Collection entries.
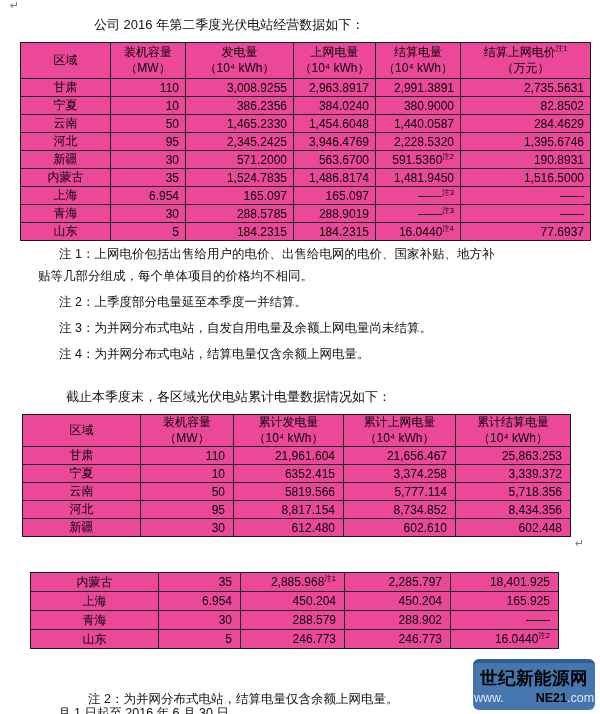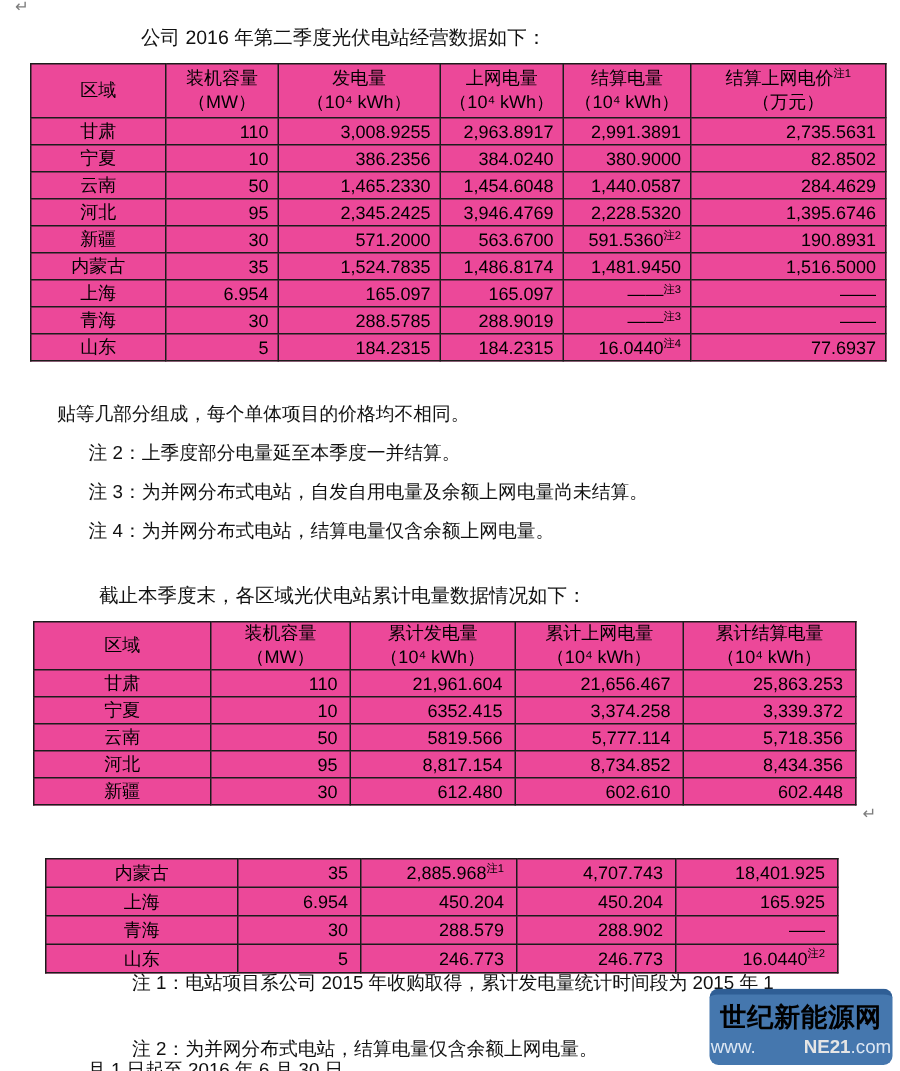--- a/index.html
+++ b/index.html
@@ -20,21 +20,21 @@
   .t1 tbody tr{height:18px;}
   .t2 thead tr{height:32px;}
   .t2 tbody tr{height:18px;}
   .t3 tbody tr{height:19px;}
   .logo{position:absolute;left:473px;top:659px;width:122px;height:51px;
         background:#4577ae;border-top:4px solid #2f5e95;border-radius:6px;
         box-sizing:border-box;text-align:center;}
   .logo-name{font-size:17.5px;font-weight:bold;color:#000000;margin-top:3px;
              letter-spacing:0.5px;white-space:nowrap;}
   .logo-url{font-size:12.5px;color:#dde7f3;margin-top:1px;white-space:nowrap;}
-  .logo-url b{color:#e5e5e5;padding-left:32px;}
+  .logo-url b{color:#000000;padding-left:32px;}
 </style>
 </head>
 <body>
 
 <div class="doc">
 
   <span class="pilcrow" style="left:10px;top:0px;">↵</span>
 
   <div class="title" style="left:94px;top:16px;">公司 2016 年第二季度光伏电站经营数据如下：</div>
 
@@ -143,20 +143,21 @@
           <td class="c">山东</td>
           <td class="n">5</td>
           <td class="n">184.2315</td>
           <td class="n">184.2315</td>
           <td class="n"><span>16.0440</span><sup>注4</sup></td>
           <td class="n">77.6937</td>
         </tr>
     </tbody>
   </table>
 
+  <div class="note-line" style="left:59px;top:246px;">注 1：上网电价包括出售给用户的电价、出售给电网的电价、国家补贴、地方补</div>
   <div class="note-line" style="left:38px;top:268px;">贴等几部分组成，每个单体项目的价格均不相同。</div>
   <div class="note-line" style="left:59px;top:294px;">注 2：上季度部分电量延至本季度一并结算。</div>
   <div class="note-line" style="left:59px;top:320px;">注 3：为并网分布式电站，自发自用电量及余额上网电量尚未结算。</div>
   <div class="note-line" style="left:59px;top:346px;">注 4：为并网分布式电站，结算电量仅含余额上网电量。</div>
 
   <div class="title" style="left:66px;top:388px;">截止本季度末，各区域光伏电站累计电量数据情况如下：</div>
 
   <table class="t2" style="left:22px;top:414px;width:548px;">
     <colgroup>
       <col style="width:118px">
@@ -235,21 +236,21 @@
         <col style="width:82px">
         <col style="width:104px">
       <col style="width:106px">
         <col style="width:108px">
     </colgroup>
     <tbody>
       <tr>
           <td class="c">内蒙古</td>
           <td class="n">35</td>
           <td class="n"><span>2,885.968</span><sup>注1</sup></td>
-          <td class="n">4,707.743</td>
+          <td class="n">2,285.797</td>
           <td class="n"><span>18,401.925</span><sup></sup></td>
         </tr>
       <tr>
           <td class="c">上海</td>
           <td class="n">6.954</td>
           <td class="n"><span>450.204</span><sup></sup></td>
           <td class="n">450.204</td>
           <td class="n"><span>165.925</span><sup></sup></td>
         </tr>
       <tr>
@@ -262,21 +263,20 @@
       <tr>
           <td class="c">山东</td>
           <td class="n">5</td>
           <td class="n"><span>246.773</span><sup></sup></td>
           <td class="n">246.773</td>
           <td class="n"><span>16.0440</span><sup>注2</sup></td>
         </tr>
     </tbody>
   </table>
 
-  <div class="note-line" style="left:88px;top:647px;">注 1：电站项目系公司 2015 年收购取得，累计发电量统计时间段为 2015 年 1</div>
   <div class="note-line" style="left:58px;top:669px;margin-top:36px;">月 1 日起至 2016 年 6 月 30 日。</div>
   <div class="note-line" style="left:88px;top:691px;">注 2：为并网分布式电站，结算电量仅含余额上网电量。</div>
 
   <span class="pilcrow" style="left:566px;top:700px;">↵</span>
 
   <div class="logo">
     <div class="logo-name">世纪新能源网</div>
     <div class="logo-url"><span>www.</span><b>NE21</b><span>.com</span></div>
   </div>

EXERCISE.
Leave the pictures out and print the records above exactly as they stand.

SOLUTION TO THIS EXERCISE.
--- a/index.html
+++ b/index.html
@@ -20,21 +20,21 @@
   .t1 tbody tr{height:18px;}
   .t2 thead tr{height:32px;}
   .t2 tbody tr{height:18px;}
   .t3 tbody tr{height:19px;}
   .logo{position:absolute;left:473px;top:659px;width:122px;height:51px;
         background:#4577ae;border-top:4px solid #2f5e95;border-radius:6px;
         box-sizing:border-box;text-align:center;}
   .logo-name{font-size:17.5px;font-weight:bold;color:#000000;margin-top:3px;
              letter-spacing:0.5px;white-space:nowrap;}
   .logo-url{font-size:12.5px;color:#dde7f3;margin-top:1px;white-space:nowrap;}
-  .logo-url b{color:#e5e5e5;padding-left:32px;}
+  .logo-url b{color:#000000;padding-left:32px;}
 </style>
 </head>
 <body>
 
 <div class="doc">
 
   <span class="pilcrow" style="left:10px;top:0px;">↵</span>
 
   <div class="title" style="left:94px;top:16px;">公司 2016 年第二季度光伏电站经营数据如下：</div>
 
@@ -143,20 +143,21 @@
           <td class="c">山东</td>
           <td class="n">5</td>
           <td class="n">184.2315</td>
           <td class="n">184.2315</td>
           <td class="n"><span>16.0440</span><sup>注4</sup></td>
           <td class="n">77.6937</td>
         </tr>
     </tbody>
   </table>
 
+  <div class="note-line" style="left:59px;top:246px;">注 1：上网电价包括出售给用户的电价、出售给电网的电价、国家补贴、地方补</div>
   <div class="note-line" style="left:38px;top:268px;">贴等几部分组成，每个单体项目的价格均不相同。</div>
   <div class="note-line" style="left:59px;top:294px;">注 2：上季度部分电量延至本季度一并结算。</div>
   <div class="note-line" style="left:59px;top:320px;">注 3：为并网分布式电站，自发自用电量及余额上网电量尚未结算。</div>
   <div class="note-line" style="left:59px;top:346px;">注 4：为并网分布式电站，结算电量仅含余额上网电量。</div>
 
   <div class="title" style="left:66px;top:388px;">截止本季度末，各区域光伏电站累计电量数据情况如下：</div>
 
   <table class="t2" style="left:22px;top:414px;width:548px;">
     <colgroup>
       <col style="width:118px">
@@ -235,21 +236,21 @@
         <col style="width:82px">
         <col style="width:104px">
       <col style="width:106px">
         <col style="width:108px">
     </colgroup>
     <tbody>
       <tr>
           <td class="c">内蒙古</td>
           <td class="n">35</td>
           <td class="n"><span>2,885.968</span><sup>注1</sup></td>
-          <td class="n">4,707.743</td>
+          <td class="n">2,285.797</td>
           <td class="n"><span>18,401.925</span><sup></sup></td>
         </tr>
       <tr>
           <td class="c">上海</td>
           <td class="n">6.954</td>
           <td class="n"><span>450.204</span><sup></sup></td>
           <td class="n">450.204</td>
           <td class="n"><span>165.925</span><sup></sup></td>
         </tr>
       <tr>
@@ -262,21 +263,20 @@
       <tr>
           <td class="c">山东</td>
           <td class="n">5</td>
           <td class="n"><span>246.773</span><sup></sup></td>
           <td class="n">246.773</td>
           <td class="n"><span>16.0440</span><sup>注2</sup></td>
         </tr>
     </tbody>
   </table>
 
-  <div class="note-line" style="left:88px;top:647px;">注 1：电站项目系公司 2015 年收购取得，累计发电量统计时间段为 2015 年 1</div>
   <div class="note-line" style="left:58px;top:669px;margin-top:36px;">月 1 日起至 2016 年 6 月 30 日。</div>
   <div class="note-line" style="left:88px;top:691px;">注 2：为并网分布式电站，结算电量仅含余额上网电量。</div>
 
   <span class="pilcrow" style="left:566px;top:700px;">↵</span>
 
   <div class="logo">
     <div class="logo-name">世纪新能源网</div>
     <div class="logo-url"><span>www.</span><b>NE21</b><span>.com</span></div>
   </div>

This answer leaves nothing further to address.